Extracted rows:
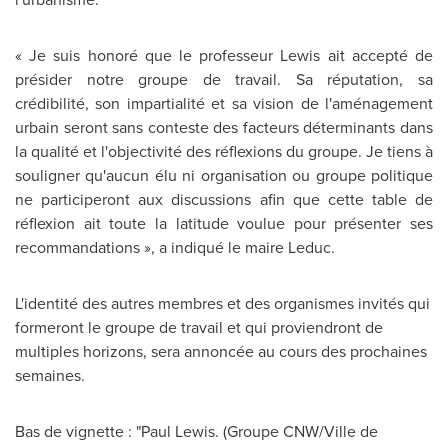
« Je suis honoré que le professeur Lewis ait accepté de
présider notre groupe de travail. Sa réputation, sa
crédibilité, son impartialité et sa vision de l'aménagement
urbain seront sans conteste des facteurs déterminants dans
la qualité et l'objectivité des réflexions du groupe. Je tiens à
souligner qu'aucun élu ni organisation ou groupe politique
ne participeront aux discussions afin que cette table de
réflexion ait toute la latitude voulue pour présenter ses
recommandations », a indiqué le maire Leduc.
L'identité des autres membres et des organismes invités qui
formeront le groupe de travail et qui proviendront de
multiples horizons, sera annoncée au cours des prochaines
semaines.
Bas de vignette : "Paul Lewis. (Groupe CNW/Ville de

Work required
Reproduce the text from all of the rows above word for word, line by line, and leave the pictures out of your answer.

Output of the task
« Je suis honoré que le professeur Lewis ait accepté de
présider notre groupe de travail. Sa réputation, sa
crédibilité, son impartialité et sa vision de l'aménagement
urbain seront sans conteste des facteurs déterminants dans
la qualité et l'objectivité des réflexions du groupe. Je tiens à
souligner qu'aucun élu ni organisation ou groupe politique
ne participeront aux discussions afin que cette table de
réflexion ait toute la latitude voulue pour présenter ses
recommandations », a indiqué le maire Leduc.
L'identité des autres membres et des organismes invités qui
formeront le groupe de travail et qui proviendront de
multiples horizons, sera annoncée au cours des prochaines
semaines.
Bas de vignette : "Paul Lewis. (Groupe CNW/Ville de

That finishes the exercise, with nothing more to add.